**SET EXERCISE A:** Please write out the records, starting with the line with "scientific name: Solidago" and going on through the line with "collection date: 1886-10-14", both of those lines included.

........

In this tutorial I’d like to explain and mathematically prove that the so-called night photography 500-rule (or frequently used 600-rule) breaks and with current high-density-sensor DSLRs we can’t rely on it when taking pictures at night.

What is 500-rule, and how it’s used in photography?

The 500-rule simply states that to obtain clear with stars-as-dots shots at night we take number 500 and divided it by the focal length of the lens used to take the shot. For example, a 14 mm lens would allow us to expose for about 35 seconds at night and theoretically, still obtain the stars without trails. The math here is trivial. We divide 500 by 14 and we get little over 35, which is a number in seconds of our “maximum allowed” exposure time before the star trails show up. The 600-rule would allow us to expose for even longer, but interestingly when I look at some of my pictures taken at night exposed for just 35 seconds (or even less) no matter what ISO I’ve used I can clearly see that the stars are not as dots, and they do have small trails stretching over several pixels on the screen. How is this possible?

........

**SET EXERCISE B:** According to the article on the night photography 500-rule, about how long would a 14 mm lens allow an exposure at night?

**Stored data:**

........

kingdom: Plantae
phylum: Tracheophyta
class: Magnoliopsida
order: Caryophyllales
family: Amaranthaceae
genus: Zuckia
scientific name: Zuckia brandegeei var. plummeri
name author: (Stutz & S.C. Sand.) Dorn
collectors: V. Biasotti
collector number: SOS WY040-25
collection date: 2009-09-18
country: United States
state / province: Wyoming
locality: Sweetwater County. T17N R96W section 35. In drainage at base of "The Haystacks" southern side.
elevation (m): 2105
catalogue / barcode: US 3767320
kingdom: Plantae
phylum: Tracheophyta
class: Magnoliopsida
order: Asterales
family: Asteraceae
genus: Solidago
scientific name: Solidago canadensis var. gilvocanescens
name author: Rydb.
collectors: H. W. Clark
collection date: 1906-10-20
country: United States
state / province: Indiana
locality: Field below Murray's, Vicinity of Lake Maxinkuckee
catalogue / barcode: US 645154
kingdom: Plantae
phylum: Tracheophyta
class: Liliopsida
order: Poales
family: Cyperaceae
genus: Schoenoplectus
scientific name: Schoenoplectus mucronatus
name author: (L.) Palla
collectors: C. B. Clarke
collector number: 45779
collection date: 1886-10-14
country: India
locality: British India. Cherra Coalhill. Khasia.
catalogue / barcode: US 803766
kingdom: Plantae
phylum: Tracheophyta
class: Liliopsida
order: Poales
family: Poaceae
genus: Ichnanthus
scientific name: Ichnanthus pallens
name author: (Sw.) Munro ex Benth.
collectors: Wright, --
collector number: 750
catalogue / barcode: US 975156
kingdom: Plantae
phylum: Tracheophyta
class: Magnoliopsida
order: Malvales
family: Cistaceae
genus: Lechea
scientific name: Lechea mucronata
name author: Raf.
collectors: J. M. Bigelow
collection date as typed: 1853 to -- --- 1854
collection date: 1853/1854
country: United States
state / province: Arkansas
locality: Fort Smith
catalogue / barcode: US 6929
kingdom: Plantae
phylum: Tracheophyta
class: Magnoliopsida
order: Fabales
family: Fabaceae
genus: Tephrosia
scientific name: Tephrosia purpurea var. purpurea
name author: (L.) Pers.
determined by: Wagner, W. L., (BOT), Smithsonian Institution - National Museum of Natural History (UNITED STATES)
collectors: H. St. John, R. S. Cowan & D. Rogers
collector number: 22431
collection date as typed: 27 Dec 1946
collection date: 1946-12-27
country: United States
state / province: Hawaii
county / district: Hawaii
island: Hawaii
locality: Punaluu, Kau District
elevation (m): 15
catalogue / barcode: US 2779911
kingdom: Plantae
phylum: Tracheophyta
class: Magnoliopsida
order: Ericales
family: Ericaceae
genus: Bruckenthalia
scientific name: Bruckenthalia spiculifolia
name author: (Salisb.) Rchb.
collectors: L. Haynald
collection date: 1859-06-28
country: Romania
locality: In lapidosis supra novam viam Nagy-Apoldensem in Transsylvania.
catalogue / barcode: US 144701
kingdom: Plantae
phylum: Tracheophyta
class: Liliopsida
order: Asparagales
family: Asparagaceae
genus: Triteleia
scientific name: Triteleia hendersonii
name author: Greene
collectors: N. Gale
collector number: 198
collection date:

........

**REPLY A:**
scientific name: Solidago canadensis var. gilvocanescens
name author: Rydb.
collectors: H. W. Clark
collection date: 1906-10-20
country: United States
state / province: Indiana
locality: Field below Murray's, Vicinity of Lake Maxinkuckee
catalogue / barcode: US 645154
kingdom: Plantae
phylum: Tracheophyta
class: Liliopsida
order: Poales
family: Cyperaceae
genus: Schoenoplectus
scientific name: Schoenoplectus mucronatus
name author: (L.) Palla
collectors: C. B. Clarke
collector number: 45779
collection date: 1886-10-14

**REPLY B:** About 35 seconds.